• [本文]
精神医学史辞典

 19-20世紀の精神医学の歴史の辞典が出たので目を通す。文献はShorter, Edward, A Historical Dictionary of Psychiatry (Oxford: Oxford University Press, 2005).

 エドワード・ショーターはカナダの著名な医学史家。日本でも『近代家族の歴史』『女の体の歴史』そして『精神医学の歴史』と三冊の翻訳が出ていて知名度が高い。最新作は、私はまだ読んでいないが、 Written in the Flesh: A History of Desire で、ある人いわく「医学史のふりをしたソフトなポルノ」だそうだから、翻訳もすぐに出るだろう(笑)。マルクシズムとフェミニズムフロイトを徹底的に忌み嫌い、精神医学の生物学的な側面を強調する論客で、敵が多い。 - 正確に言うと、生物学的な精神医学の進歩を強調しない歴史を「マルクシスト・フェミニスト」と括るので、私たちはだいぶ困っている。しかし、『精神医学の歴史』は、私が知る限りでは20世紀の精神医学の通史として現時点では最も優れたものであるし、他の書物も悪くない。彼が採用している枠組みが優れたものだとは断じて思わないが、彼の実力を侮ってはいけない。

 この書物もショーターの実力の一端を遺憾なく示している。19世紀から20世紀末まで、英語圏、ドイツ語圏、フランス語圏における精神医学の重要な項目を網羅した300ページほどにわたる500以上のエントリーを、全て一人で(!)執筆している。私がよく知っている項目をぱらぱらと見ると、確かに個々のエントリーには深みと洞察が欠けていると感じたが、それでもこの辞典は20世紀の精神医学の歴史に興味があるものにとって必携である。

• [作業依頼 A] 本文のうち、「19-20世紀の精神医学の歴史の辞典が出たので目を通す。文献はShorter, Edward, A」から始まって「あるものにとって必携である。」まで続く部分を、一字も変えずに書き写してください。
• [作業依頼 B] 本文によると、この辞典にはいくつのエントリーが収められていますか。
• [作業依頼 C] 本文に挙げられている、日本で翻訳が出ているショーターの著書をすべて書き出してください。

• [保存データ一覧]
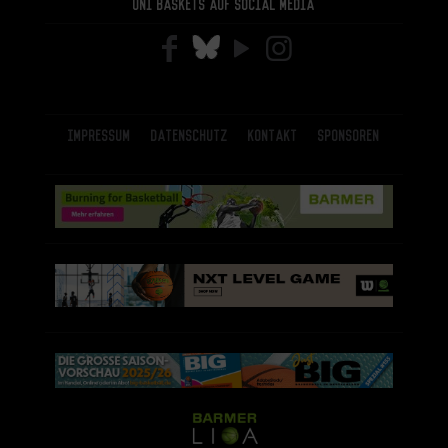
Uni Baskets auf Social Media
Impressum
Datenschutz
Kontakt
Sponsoren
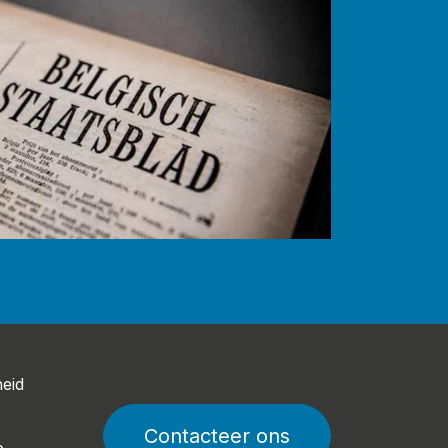
heid
Contacteer ons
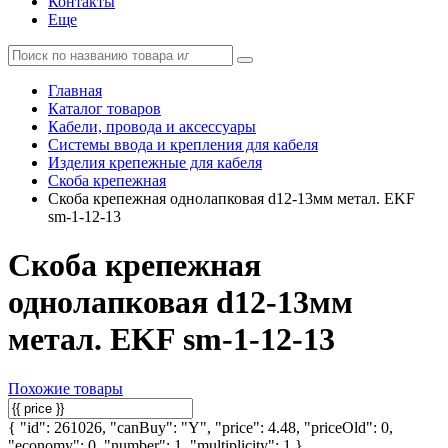
Контакты
Еще
Главная
Каталог товаров
Кабели, провода и аксессуары
Системы ввода и крепления для кабеля
Изделия крепежные для кабеля
Скоба крепежная
Скоба крепежная однолапковая d12-13мм метал. EKF
sm-1-12-13
Скоба крепежная
однолапковая d12-13мм
метал. EKF sm-1-12-13
Похожие товары
{ "id": 261026, "canBuy": "Y", "price": 4.48, "priceOld": 0,
"economy": 0, "number": 1, "multiplicity": 1 }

• [回答 A]
19-20世紀の精神医学の歴史の辞典が出たので目を通す。文献はShorter, Edward, A Historical Dictionary of Psychiatry (Oxford: Oxford University Press, 2005).

 エドワード・ショーターはカナダの著名な医学史家。日本でも『近代家族の歴史』『女の体の歴史』そして『精神医学の歴史』と三冊の翻訳が出ていて知名度が高い。最新作は、私はまだ読んでいないが、 Written in the Flesh: A History of Desire で、ある人いわく「医学史のふりをしたソフトなポルノ」だそうだから、翻訳もすぐに出るだろう(笑)。マルクシズムとフェミニズムフロイトを徹底的に忌み嫌い、精神医学の生物学的な側面を強調する論客で、敵が多い。 - 正確に言うと、生物学的な精神医学の進歩を強調しない歴史を「マルクシスト・フェミニスト」と括るので、私たちはだいぶ困っている。しかし、『精神医学の歴史』は、私が知る限りでは20世紀の精神医学の通史として現時点では最も優れたものであるし、他の書物も悪くない。彼が採用している枠組みが優れたものだとは断じて思わないが、彼の実力を侮ってはいけない。

 この書物もショーターの実力の一端を遺憾なく示している。19世紀から20世紀末まで、英語圏、ドイツ語圏、フランス語圏における精神医学の重要な項目を網羅した300ページほどにわたる500以上のエントリーを、全て一人で(!)執筆している。私がよく知っている項目をぱらぱらと見ると、確かに個々のエントリーには深みと洞察が欠けていると感じたが、それでもこの辞典は20世紀の精神医学の歴史に興味があるものにとって必携である。

• [回答 B] 500以上。

• [回答 C]
『近代家族の歴史』
『女の体の歴史』
『精神医学の歴史』